QUOTED PASSAGE:
-------------------------

The protagonist, Mary Emma Moody, widowed mother of six, has taken her family east in 1912 to begin a new life. Her son, Ralph, then thirteen, recalls how the Moodys survive that first bleak winter in a Massachusetts town. Money and prospects are lacking, but not so faith and resourcefulness. "Mother" in Little Britches and Man of the Family, Mary Emma emerges fully as a character in this book, and Ralph, no longer called "Little Britches," comes into his own. The family’s run-ins with authority and with broken furnaces in winter are evocative of a full and warm family life.
Mary Emma & Company continues the Moody saga that started in Colorado with Little Britches and runs through Man of the Family and The Home Ranch. All these titles have been reprinted as Bison Books, as has The Fields of Home, in which Ralph leaves the Massachusetts town for his grandfather's farm in Maine.

-------------------------

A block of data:
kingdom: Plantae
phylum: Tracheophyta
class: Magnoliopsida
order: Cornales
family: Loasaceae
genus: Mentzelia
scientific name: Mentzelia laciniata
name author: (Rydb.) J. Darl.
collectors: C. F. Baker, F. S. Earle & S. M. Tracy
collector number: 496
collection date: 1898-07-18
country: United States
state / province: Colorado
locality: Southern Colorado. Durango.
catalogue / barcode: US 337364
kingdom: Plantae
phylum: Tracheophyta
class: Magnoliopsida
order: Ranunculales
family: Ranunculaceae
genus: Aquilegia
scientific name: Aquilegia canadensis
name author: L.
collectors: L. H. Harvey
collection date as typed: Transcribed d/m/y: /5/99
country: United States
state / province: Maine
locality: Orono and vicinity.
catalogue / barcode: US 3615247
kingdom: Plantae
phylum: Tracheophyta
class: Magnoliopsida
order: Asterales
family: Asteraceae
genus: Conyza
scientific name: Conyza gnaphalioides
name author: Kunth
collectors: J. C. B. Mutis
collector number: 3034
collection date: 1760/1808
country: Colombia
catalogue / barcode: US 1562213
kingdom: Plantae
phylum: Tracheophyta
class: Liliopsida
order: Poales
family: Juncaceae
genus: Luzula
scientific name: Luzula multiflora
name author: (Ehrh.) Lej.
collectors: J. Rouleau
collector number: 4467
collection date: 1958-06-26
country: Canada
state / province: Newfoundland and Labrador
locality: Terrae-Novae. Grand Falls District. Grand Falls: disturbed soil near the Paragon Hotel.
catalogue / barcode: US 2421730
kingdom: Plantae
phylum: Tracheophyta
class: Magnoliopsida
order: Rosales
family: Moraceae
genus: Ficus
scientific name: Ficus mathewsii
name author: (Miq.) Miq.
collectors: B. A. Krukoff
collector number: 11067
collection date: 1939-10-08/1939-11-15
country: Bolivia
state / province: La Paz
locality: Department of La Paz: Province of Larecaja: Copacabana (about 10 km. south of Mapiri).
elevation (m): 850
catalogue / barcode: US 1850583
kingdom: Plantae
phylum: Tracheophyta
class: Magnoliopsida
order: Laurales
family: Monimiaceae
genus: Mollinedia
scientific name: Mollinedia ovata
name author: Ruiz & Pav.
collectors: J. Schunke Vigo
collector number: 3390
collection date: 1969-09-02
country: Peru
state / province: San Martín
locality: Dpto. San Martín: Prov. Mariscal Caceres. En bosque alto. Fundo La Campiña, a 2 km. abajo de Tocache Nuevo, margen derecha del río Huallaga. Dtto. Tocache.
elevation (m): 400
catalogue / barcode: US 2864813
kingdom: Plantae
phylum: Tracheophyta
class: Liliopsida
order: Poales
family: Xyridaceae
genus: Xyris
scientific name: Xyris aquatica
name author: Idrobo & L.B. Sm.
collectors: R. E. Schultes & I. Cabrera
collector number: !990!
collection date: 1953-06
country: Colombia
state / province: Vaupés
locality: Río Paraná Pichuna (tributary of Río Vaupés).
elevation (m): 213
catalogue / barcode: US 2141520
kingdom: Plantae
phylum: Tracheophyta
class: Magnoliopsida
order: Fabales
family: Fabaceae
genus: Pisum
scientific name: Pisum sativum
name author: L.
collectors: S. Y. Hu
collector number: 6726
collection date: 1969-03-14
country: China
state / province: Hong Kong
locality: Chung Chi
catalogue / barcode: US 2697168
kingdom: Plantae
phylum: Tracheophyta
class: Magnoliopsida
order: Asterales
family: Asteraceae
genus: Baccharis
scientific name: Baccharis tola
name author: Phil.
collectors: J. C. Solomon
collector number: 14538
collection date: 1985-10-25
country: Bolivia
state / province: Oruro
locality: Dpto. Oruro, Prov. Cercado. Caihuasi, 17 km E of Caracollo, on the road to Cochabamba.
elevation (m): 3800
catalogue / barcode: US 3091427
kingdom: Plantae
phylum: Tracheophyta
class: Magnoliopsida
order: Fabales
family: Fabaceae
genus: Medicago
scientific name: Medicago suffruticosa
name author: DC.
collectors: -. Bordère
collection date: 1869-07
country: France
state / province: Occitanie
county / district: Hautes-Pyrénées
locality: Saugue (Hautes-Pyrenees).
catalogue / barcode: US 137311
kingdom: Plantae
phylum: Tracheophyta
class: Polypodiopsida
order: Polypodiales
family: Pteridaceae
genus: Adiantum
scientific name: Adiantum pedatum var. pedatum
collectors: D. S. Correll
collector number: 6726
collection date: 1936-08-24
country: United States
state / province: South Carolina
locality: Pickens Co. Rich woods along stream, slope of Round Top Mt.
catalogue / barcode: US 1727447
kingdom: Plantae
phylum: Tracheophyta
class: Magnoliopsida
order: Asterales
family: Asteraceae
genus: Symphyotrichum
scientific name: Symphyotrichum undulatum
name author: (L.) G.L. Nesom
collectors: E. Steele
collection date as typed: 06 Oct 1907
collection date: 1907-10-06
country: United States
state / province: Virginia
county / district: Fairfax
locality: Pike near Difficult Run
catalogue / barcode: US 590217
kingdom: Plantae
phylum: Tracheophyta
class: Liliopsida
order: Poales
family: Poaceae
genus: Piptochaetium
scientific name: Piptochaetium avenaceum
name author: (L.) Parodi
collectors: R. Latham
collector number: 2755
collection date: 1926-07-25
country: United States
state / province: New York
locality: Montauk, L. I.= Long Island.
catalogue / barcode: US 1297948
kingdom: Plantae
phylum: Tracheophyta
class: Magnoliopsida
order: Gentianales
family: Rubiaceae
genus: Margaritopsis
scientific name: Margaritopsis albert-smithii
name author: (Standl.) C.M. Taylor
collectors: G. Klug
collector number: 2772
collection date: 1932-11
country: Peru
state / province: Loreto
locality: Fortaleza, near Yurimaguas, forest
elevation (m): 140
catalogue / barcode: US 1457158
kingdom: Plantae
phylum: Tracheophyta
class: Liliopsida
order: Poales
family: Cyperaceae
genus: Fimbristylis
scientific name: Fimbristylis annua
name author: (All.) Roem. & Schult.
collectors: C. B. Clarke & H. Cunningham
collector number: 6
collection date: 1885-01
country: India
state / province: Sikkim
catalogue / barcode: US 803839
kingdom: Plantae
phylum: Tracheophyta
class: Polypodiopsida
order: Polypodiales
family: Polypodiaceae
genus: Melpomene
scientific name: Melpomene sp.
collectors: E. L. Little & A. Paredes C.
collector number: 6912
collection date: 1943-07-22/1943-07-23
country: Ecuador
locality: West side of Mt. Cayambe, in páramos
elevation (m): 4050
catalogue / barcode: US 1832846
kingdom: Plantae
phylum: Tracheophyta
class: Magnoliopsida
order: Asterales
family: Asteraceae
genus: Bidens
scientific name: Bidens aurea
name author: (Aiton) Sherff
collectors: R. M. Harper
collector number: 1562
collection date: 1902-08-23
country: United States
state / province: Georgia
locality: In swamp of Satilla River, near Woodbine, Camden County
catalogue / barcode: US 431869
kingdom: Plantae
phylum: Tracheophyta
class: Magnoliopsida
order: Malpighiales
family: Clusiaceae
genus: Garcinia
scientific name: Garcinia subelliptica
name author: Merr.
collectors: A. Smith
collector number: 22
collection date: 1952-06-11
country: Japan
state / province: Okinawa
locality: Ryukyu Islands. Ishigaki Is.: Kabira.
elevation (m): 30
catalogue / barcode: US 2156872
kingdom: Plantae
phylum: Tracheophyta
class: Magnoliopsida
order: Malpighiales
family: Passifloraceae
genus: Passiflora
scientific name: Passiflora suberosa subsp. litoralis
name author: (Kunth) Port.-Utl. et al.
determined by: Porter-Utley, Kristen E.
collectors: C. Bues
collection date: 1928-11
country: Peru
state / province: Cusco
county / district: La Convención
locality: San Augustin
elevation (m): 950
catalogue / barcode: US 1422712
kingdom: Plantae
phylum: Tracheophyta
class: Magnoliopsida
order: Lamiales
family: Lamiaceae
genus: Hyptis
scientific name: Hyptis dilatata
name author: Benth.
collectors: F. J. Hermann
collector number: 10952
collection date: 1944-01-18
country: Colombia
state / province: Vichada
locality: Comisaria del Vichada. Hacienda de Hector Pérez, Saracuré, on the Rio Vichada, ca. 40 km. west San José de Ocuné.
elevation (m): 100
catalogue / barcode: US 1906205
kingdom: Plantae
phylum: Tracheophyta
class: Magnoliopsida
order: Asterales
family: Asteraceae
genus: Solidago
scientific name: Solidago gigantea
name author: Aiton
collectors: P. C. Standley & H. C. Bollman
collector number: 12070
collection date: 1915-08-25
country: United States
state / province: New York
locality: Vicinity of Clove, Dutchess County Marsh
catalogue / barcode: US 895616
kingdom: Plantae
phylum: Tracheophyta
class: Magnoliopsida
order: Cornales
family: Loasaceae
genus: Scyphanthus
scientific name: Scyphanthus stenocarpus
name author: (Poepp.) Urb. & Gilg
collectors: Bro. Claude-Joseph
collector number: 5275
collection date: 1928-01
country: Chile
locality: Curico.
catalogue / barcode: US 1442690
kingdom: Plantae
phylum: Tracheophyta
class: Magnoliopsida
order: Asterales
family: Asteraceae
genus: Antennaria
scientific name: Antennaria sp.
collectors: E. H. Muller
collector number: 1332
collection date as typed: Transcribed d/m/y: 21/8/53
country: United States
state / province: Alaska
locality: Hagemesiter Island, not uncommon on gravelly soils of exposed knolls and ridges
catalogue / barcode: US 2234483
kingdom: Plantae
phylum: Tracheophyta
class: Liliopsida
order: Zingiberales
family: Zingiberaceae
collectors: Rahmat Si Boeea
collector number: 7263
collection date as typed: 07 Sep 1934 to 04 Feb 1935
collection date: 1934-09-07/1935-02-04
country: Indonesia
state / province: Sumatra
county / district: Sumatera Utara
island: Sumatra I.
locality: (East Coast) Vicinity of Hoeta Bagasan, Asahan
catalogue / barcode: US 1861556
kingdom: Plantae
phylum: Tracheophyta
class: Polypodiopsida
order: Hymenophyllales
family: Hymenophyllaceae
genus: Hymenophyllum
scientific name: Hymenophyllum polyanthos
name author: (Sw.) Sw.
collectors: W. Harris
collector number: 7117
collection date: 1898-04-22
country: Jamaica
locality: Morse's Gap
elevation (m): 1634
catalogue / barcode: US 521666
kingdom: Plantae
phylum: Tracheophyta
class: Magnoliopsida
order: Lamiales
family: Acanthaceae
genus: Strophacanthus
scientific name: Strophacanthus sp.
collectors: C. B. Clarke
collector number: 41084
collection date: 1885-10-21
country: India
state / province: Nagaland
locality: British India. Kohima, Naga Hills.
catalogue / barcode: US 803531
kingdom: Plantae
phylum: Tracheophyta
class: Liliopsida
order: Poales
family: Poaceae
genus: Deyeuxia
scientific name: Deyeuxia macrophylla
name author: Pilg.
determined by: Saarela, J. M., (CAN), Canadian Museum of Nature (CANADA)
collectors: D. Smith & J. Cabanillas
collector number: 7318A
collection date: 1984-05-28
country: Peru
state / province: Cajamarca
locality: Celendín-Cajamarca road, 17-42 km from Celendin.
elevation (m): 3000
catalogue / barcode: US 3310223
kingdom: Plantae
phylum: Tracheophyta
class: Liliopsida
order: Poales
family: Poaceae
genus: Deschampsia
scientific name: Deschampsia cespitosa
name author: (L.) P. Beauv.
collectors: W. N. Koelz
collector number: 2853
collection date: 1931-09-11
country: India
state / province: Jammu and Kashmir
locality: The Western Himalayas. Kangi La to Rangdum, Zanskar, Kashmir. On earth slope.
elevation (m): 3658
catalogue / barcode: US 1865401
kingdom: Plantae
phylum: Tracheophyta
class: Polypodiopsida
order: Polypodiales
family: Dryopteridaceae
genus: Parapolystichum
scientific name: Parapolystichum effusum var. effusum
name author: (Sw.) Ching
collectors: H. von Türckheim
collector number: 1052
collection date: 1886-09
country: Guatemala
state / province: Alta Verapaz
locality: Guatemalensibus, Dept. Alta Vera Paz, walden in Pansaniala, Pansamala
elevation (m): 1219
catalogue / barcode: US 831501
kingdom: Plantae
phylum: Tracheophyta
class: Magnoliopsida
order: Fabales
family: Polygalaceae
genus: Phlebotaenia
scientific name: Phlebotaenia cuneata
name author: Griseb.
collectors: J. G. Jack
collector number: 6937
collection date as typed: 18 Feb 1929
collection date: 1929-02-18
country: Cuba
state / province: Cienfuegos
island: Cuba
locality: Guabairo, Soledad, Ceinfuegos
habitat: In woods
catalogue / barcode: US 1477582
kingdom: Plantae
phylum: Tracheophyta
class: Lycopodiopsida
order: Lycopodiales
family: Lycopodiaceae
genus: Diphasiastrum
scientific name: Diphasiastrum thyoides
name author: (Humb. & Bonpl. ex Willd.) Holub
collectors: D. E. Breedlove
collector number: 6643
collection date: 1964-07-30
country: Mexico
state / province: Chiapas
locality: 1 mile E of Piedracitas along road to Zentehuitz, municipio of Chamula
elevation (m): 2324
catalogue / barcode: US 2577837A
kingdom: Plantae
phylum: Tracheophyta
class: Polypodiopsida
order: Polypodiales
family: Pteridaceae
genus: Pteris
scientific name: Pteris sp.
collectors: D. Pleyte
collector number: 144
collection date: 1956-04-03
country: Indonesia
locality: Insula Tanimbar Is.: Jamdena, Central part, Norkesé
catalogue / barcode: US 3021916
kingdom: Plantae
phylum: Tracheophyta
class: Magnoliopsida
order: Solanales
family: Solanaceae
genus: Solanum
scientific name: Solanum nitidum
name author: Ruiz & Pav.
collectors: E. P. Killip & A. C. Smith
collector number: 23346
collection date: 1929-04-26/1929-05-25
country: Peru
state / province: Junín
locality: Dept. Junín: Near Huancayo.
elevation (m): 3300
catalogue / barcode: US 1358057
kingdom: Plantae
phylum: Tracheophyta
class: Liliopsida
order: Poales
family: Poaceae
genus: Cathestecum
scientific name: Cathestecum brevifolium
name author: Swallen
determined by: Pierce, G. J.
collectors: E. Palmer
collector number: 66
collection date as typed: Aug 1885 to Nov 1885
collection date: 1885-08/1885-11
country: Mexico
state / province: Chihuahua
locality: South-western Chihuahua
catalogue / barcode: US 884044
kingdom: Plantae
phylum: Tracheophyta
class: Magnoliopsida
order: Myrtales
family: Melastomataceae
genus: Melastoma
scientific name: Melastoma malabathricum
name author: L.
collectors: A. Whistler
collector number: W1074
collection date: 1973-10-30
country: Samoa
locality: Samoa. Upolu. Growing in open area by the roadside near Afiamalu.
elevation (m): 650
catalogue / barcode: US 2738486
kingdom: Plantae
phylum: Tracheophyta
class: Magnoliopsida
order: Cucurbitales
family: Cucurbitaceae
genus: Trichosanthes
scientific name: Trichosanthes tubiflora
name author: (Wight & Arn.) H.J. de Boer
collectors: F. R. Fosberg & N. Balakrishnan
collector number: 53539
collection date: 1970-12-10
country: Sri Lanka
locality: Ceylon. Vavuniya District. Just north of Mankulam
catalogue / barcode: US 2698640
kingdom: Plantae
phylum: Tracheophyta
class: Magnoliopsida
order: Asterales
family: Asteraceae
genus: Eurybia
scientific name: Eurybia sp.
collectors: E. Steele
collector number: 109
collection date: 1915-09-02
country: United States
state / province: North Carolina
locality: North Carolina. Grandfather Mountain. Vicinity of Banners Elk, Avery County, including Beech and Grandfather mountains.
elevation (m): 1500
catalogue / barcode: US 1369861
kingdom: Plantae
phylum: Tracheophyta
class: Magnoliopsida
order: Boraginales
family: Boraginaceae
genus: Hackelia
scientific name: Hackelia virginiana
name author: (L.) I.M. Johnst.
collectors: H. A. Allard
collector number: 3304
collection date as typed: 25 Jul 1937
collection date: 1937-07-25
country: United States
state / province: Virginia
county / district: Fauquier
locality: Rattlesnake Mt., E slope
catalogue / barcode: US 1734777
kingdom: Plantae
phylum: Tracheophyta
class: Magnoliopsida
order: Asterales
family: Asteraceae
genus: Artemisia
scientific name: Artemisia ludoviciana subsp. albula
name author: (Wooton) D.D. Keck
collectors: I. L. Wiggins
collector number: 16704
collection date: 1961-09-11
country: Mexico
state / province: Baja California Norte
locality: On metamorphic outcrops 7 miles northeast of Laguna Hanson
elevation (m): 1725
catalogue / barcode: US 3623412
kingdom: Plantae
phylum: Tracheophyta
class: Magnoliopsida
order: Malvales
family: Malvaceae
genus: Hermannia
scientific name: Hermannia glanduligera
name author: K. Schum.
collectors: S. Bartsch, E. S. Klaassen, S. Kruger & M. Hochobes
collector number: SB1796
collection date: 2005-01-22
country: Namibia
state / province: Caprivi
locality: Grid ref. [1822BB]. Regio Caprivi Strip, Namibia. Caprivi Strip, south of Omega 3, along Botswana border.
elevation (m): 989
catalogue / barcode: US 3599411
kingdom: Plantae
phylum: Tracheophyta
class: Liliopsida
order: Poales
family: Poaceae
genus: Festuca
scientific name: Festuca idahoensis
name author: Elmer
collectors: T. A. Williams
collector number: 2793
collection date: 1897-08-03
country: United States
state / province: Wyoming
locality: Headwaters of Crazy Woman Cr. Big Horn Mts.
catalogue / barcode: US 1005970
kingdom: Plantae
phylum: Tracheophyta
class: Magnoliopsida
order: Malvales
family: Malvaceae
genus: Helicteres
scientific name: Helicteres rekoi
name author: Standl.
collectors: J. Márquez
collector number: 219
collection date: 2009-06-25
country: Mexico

-------------------------

AIM 1:
According to the book description, how old was Ralph during the family's first winter in the Massachusetts town?
AIM 2:
From the book description, extract the passage that begins at the words "The protagonist, Mary" and stops after the words "farm in Maine.".
AIM 3:
Summarize the book description in two sentences.

TASK RESPONSE 1:
Ralph was thirteen.

TASK RESPONSE 2:
The protagonist, Mary Emma Moody, widowed mother of six, has taken her family east in 1912 to begin a new life. Her son, Ralph, then thirteen, recalls how the Moodys survive that first bleak winter in a Massachusetts town. Money and prospects are lacking, but not so faith and resourcefulness. "Mother" in Little Britches and Man of the Family, Mary Emma emerges fully as a character in this book, and Ralph, no longer called "Little Britches," comes into his own. The family’s run-ins with authority and with broken furnaces in winter are evocative of a full and warm family life.
Mary Emma & Company continues the Moody saga that started in Colorado with Little Britches and runs through Man of the Family and The Home Ranch. All these titles have been reprinted as Bison Books, as has The Fields of Home, in which Ralph leaves the Massachusetts town for his grandfather's farm in Maine.

TASK RESPONSE 3:
Mary Emma & Company follows widowed mother of six Mary Emma Moody, who takes her family east in 1912, as her son Ralph, then thirteen, recalls how they survive their first bleak winter in a Massachusetts town with little money but much faith and resourcefulness. The book continues the Moody saga begun in Little Britches and carried on through Man of the Family and The Home Ranch, all reprinted as Bison Books along with The Fields of Home.